John Zimmerman, associate professor, recently received the final of four patents, co-invented with Anthony Tomasic. Zimmerman, who also holds an appointment in the Human-Computer Interaction Institute, invents new ways for people to work with intelligent computing systems. The series of patents cover work on intelligent agents that allow office workers to automate their work. This invention is based on an observation that people often retrieve information from the Internet in response to an email request. The patent describes a machine learning agent that learns to recognize incoming messages and to automatically retrieve supplemental information a user may need to complete the request.
The goal is to turn computer agents into power tools that office workers can use to automate mundane and repetitive tasks. A user can "train" the software, by showing it how a task is done. If the task is to retrieve information on a person mentioned in an email, the user can create a table next to the email, demonstrating what information they want and where it comes from. The agent studies the message and observes the data being copied and pasted. After only three or four examples, the agent will begin to automatically append the desired content into the incoming message. Users get to choose the tasks they want to automate. The agent takes over the repetitive work. As Zimmerman says, the aim is for the system to get the user as far along in the task as possible before human judgment is needed.
Others are working on large scale, such as tasks that everyone does often, such as detecting a meeting request in a message. What Zimmerman and Tomasic have developed is something that focuses on more personal or idiosyncratic tasks; ones to small to hire a program to automate. The system is customizable so that any office worker can use it for the tasks specific to their individual job.

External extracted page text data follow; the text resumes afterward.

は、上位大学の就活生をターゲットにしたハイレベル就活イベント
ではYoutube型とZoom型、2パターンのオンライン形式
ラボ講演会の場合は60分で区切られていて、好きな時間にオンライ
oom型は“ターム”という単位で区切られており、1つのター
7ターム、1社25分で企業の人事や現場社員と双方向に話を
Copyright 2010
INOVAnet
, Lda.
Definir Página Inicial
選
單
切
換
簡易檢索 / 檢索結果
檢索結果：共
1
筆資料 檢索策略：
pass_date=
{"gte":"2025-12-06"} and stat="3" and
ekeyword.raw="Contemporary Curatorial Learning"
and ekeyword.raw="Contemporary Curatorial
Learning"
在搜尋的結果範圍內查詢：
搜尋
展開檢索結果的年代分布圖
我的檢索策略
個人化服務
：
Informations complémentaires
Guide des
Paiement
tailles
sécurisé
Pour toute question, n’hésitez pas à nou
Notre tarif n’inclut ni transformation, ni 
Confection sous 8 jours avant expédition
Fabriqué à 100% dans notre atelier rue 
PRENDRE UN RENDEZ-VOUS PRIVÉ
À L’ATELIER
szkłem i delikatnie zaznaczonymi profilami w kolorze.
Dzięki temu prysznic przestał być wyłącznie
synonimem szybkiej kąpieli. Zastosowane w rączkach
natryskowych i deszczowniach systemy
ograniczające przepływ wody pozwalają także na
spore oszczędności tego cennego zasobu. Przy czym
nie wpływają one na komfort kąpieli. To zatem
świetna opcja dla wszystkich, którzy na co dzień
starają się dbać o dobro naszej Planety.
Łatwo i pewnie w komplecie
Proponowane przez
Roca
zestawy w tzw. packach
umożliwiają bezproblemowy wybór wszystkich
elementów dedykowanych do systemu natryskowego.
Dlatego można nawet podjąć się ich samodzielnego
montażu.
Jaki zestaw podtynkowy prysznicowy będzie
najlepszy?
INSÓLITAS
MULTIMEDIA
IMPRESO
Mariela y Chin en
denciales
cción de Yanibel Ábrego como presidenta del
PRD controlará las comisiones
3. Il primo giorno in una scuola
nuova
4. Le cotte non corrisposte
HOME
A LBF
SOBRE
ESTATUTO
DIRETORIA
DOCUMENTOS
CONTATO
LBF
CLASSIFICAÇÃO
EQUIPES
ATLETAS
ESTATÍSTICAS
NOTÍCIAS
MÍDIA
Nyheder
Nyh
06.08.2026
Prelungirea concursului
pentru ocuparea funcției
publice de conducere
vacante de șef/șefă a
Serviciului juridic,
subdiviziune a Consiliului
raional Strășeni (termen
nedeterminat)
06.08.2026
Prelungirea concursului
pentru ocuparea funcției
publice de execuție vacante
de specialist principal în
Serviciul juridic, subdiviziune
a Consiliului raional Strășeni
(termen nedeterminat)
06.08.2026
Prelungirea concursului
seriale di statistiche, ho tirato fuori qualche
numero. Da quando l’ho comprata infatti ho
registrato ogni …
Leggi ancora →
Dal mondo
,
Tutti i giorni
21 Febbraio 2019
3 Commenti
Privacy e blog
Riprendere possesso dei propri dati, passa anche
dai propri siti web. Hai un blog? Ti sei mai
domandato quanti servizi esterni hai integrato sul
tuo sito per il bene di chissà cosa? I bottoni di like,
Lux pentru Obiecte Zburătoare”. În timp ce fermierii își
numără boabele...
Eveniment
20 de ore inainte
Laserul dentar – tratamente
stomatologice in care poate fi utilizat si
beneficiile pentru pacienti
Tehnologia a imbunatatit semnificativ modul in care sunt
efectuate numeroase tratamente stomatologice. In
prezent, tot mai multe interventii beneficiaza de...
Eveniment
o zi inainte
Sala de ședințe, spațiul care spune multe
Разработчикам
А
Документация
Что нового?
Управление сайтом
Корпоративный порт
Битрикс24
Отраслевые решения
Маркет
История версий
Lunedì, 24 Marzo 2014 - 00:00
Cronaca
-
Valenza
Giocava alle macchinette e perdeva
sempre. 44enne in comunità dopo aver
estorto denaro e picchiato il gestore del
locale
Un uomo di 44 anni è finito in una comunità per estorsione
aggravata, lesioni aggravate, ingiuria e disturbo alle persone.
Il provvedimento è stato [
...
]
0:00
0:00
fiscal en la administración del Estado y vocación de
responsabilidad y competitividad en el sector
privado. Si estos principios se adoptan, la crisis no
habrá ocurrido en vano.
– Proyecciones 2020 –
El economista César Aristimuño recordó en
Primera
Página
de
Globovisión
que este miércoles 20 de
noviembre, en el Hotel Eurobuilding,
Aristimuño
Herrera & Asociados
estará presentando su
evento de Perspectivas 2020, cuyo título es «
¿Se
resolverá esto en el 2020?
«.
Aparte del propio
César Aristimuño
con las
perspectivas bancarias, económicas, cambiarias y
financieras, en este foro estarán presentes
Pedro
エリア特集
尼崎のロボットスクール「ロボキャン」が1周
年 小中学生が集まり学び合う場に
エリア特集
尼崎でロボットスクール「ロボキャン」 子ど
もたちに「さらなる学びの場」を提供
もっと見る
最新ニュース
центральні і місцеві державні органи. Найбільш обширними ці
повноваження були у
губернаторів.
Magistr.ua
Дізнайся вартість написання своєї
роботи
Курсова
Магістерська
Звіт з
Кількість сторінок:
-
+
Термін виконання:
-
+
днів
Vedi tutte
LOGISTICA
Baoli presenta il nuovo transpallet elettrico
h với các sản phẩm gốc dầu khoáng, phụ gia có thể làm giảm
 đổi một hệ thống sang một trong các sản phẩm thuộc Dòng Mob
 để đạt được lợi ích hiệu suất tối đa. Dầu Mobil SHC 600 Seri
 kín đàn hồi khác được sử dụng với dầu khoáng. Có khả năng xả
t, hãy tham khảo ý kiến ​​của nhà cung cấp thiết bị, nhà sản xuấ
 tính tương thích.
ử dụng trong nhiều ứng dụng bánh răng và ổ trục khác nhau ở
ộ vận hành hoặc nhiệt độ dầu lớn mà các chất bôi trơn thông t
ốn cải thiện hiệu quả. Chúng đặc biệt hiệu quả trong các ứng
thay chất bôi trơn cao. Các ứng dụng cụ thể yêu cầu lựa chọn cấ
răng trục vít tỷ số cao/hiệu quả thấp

Zimmerman began working on automation tools for office workers while on a DARPA project to develop intelligent cognitive assistants. Today his research focuses on how people can more effectively apply the power of computing to their personal situations and how interactions with computers can be more situated into people’s environments. His current work includes a crowdsourcing system that allows transit riders to create their own real-time arrival information system and work on how people can better access and engage their ever increasing collections of virtual possessions.